Pass Manchac Light, Tangipahoa Parish, Louisiana
Built in 1837, with re-construction in 1857.
PASS MANCHAC LIGHT
Location: West shore of Lake Pontchartrain
Station Established: 1837
Year Current / Last Tower(s) First Lit: 1857
Automated: Yes, 1941
Foundation Materials: Stone
Construction Materials: Brick
Tower Shape: Cylindrical
Characteristic: Fixed red (pre-Civil War); Fixed white
Relationship to Other Structure: Attached
Original Lens: 10 lamps with 14-inch reflectors, 1838; Fourth Order, Fresnel, 1859
Fog Signal: Fog bell (1,200 pounds); mechanically struck, 1898
- 1837: Site of 2.24 acres acquired by Executive Order May 24, 1837 for the establishment of a light station.
- Francis D. Gott received contracts to build three lighthouses on Lake Pontchartrain. On 3 August 1838 he received the Port Pontchartrain and Pass Manchac contracts, four days after he received the New Canal contract. Contract price was $4,800. The Pass Manchac tower was made of brick instead of the usual lime and sand on the same plan as the Tchefuncte River light and carried 10 lamps for illumination.
- 1839: First keeper, Isaac Zachary, was appointed on 16 January 1839 and the light was officially lit around this time.

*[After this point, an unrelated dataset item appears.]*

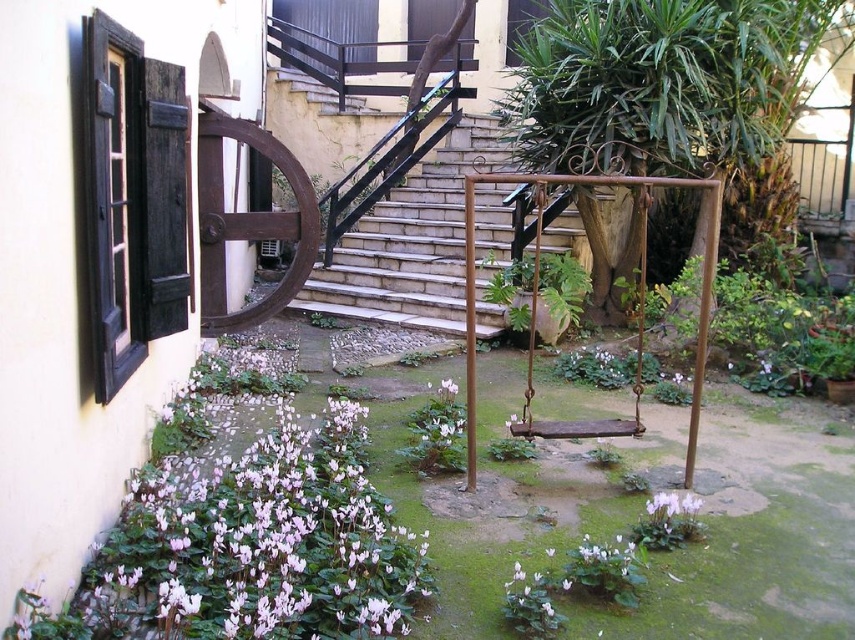
You are standing at the point with coordinates [640,301] in the image. What object are you standing on?

You are standing on the rusty wood swing at center.

You are a painter who needs to place a 2m wide canvas between the rustic metal stairs at center and the rusty wood swing at center. Can the space between them accommodate the canvas?

The rustic metal stairs at center is wider than the rusty wood swing at center, but the exact distance between them isn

- By 1840 the tower was said to be falling apart. The brick was not set in lime mortar but rather mud mortar.
- 1842: Contract let to demolish old tower and built new one. No specifications are in the file so it is assumed it was rebuilt to the plans of the original tower.
- Isaac Zachary was removed as keeper after it was discovered that he did not reside at the station and had the assistant keeper run the light.
- 1844: Light was again repaired due to encroaching water.
- 1846: A new light was constructed next to the foundations of the older towers. This was a frame building, two-stories high with an attic. It was built on a cypress foundation. Cupola of eight feet diameter rising five feet above the roof.
- 1857-1859: Continued problems with erosion led to the construction of an entirely new light station 200 feet northwest of the three old towers. The "new" lighthouse consisted of a brick dwelling attached to a brick cylindrical tower, the only such tower on the Gulf. It was completed in 1857 and used the old lamps and reflectors until these were replaced by a Fourth-Order Fresnel lens in February, 1859.
- The Confederates confiscated the lens in 1861 and stored it at the New Canal station where it was recaptured by Union forces. The tower itself was severely damaged during the war but was repaired and returned to service by mid-January 1867 with a Fifth-Order lens.
- Levi Wells took over as keeper in 1867. Anthony Succow took over as keeper in 1868. His wife, Mary, took over in 1873 and their son, Hugo, relieved her in 1909.
- 1888: Station was heavily damaged by storm of 19-20 August 1888.
- 1890: Station was again heavily damaged by the storm of 21-22 April 1890.
- 1898: A 1,200 pound fog bell with mechanical striker was installed.
- 1915: Hurricane of 28-29 September 1915 hit. With 130-mph winds pushing high tides into the lake, and much of Lake Pontchartrain into Pass Manchac, Keeper Hugo A. Succow and assistant Joseph W. Sharp kept the light "alive" in the tower. Station sustained some damage.
- 1926: Station was damaged yet again during the hurricane of 24-25 August 1926.
- 1931: Another storm damaged the station on 14-15 July 1931.
- The station was automated in 1941.
- The keeper's quarters were razed in 1953. At the time the light was standing on an island.
- The light was extinguished in 1987.
- The tower has been abandoned but restoration plans are underway. The tower developed a list due to erosion of the foundation and pilings have been placed near the structure. The tower now stands in several feet of water.
- The lighthouse is not operational and is accessible only by boat.